ふつうたびにっき

のっけから自慢ですが、サイドバーのリンクにもある、敷島さん(小野川親方)のブログのタイトルバーの写真(左側の超いい笑顔の)を撮ったのは私です。いえーい。敷島さん、使ってくれてありがとうございます! ちょううれしい! 敷島さんは相撲協会の良心です。いや、ほかにも良心はたくさんいるのですが。
そして、縁遠さん(金曜更新)の絵が、ちょっとずつうまくなってきたような気がしませんか。私は、します。こんなにへたくそでも描きつづければ上達するものなのです。努力ってとても苦手だけど、仕事として「努力」をするというのは一つの方法ですよね。


旅行の話でも書かせてください。自己満足のためにね。
山形でのライブを観終え、泊まったのは、なぜか山形にあるのに「仙台屋」。増築に増築を重ねて忍者屋敷のようです。階段がせますぎ。階段の途中に突如部屋があったり、となりの人が有料チャンネルを見ているのがまる聞こえだったり。たまりません。おふろで、わっさんと全裸で向かい合いヨガのポーズを教えてみるものの、私のほうがバランスを崩す。

========================

指示 A
本文の中で「さん」を付けて呼ばれている人物をすべて挙げてください。
指示 B
以下のエントリーのテキストを一行ずつ、一字も変えずに返してください。画像は解答に含めないでください。

========================

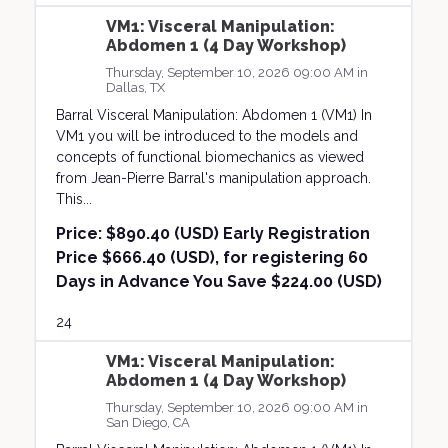
VM1: Visceral Manipulation:
Abdomen 1 (4 Day Workshop)
Thursday, September 10, 2026 09:00 AM in
Dallas, TX
Barral Visceral Manipulation: Abdomen 1 (VM1) In
VM1 you will be introduced to the models and
concepts of functional biomechanics as viewed
from Jean-Pierre Barral's manipulation approach.
This...
Price:
$890.40 (USD) Early Registration
Price $666.40 (USD), for registering 60
Days in Advance You Save $224.00 (USD)
24
VM1: Visceral Manipulation:
Abdomen 1 (4 Day Workshop)
Thursday, September 10, 2026 09:00 AM in
San Diego, CA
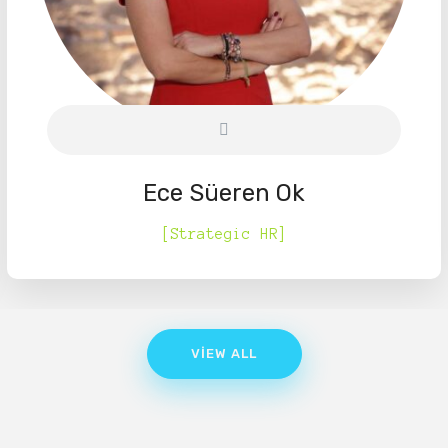
Ece Süeren Ok
[Strategic HR]
VIEW ALL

========================

解答 A
敷島さん(小野川親方)、縁遠さん、わっさん

解答 B
VM1: Visceral Manipulation:
Abdomen 1 (4 Day Workshop)
Thursday, September 10, 2026 09:00 AM in
Dallas, TX
Barral Visceral Manipulation: Abdomen 1 (VM1) In
VM1 you will be introduced to the models and
concepts of functional biomechanics as viewed
from Jean-Pierre Barral's manipulation approach.
This...
Price:
$890.40 (USD) Early Registration
Price $666.40 (USD), for registering 60
Days in Advance You Save $224.00 (USD)
24
VM1: Visceral Manipulation:
Abdomen 1 (4 Day Workshop)
Thursday, September 10, 2026 09:00 AM in
San Diego, CA
Ece Süeren Ok
[Strategic HR]
VIEW ALL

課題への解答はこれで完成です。